Hirntumor (Glioblastom)

CT-Scan - Gehirn einer 69-jährigen Frau mit Gehirnabszess oder Hirnmetastasierung, Glioblastom. (Quelle: Shutterstock)

Definition

Glioblastom (Glioblastoma multiforme) ist der häufigste bösartige hirneigene Tumor bei Erwachsenen. Das Glioblastom weist feingewebliche Ähnlichkeiten mit den Gliazellen des Gehirns auf und geht von der weißen Substanz aus. Statt das Gehirn beim Wachstum zu verdrängen, wächst er in das gesunde Gewebe des Gehirns. Seine mit Abstand häufigste Lokalisation ist das Großhirn, wo es in allen Hirnlappen entstehen kann, aber den Frontal- und den Temporallappen bevorzugt.

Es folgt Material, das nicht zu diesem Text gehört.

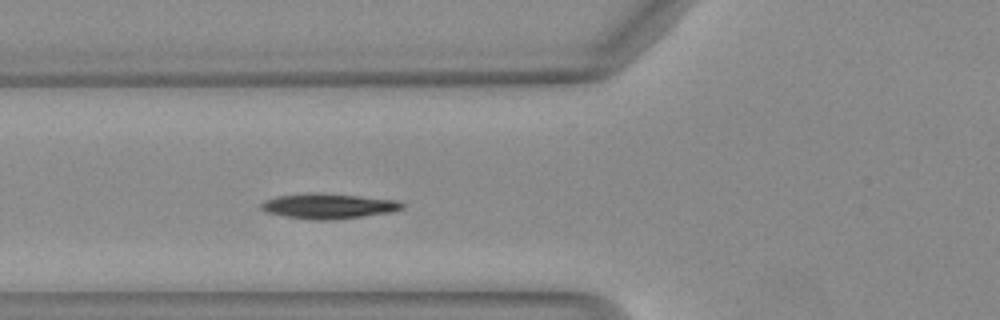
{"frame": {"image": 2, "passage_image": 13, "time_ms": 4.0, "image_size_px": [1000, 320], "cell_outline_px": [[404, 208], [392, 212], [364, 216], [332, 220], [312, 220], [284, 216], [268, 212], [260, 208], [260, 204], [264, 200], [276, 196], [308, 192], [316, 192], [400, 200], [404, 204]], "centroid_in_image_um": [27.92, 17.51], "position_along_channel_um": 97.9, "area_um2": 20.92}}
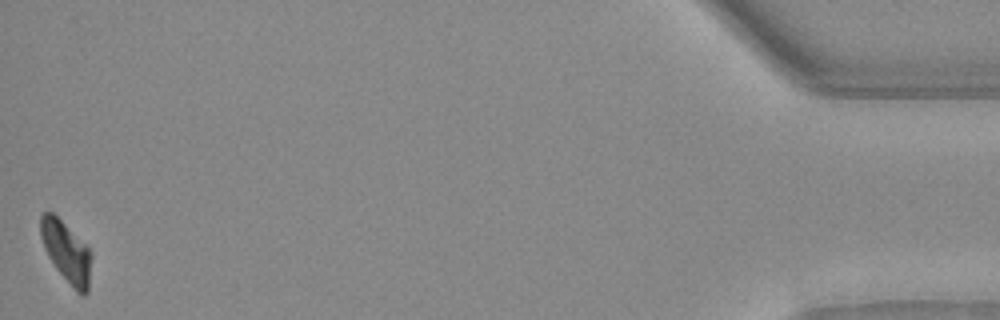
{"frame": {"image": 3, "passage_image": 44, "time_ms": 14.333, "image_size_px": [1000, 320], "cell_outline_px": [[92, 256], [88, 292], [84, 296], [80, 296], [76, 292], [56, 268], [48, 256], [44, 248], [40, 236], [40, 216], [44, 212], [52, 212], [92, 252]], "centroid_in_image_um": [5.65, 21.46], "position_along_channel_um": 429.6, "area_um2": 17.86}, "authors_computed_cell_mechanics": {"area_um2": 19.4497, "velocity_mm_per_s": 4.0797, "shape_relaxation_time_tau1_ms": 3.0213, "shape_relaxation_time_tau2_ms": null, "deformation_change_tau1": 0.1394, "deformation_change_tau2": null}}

Glioblastome sehen in verschiedenen Stadien unterschiedlich aus und sind deshalb auch nicht immer einfach zu diagnostizieren. Strichförmige Nekrosen (tote Zellen) sind z. B. ein Indiz dafür, dass es sich um ein Glioblastom handelt. Glioblastome können völlig neu oder durch fortschreitende Entdifferenzierung (Entartung) aus weniger bösartigen Astrozytomen entstehen. Daher kommt es nicht selten vor, dass therapierte Astrozytome sich im Rezidiv als Glioblastom manifestieren. 

An einem Glioblastom erkranken in Deutschland jährlich acht bis zehn Personen von 100.000. Darunter vor allem Kinder bis zum zehnten und Erwachsene vom 60. bis 75. Lebensjahr. Männer sind deutlich häufiger betroffen als Frauen.

Ursachen

Ursachen für ein Glioblastom sind weitestgehend unbekannt. 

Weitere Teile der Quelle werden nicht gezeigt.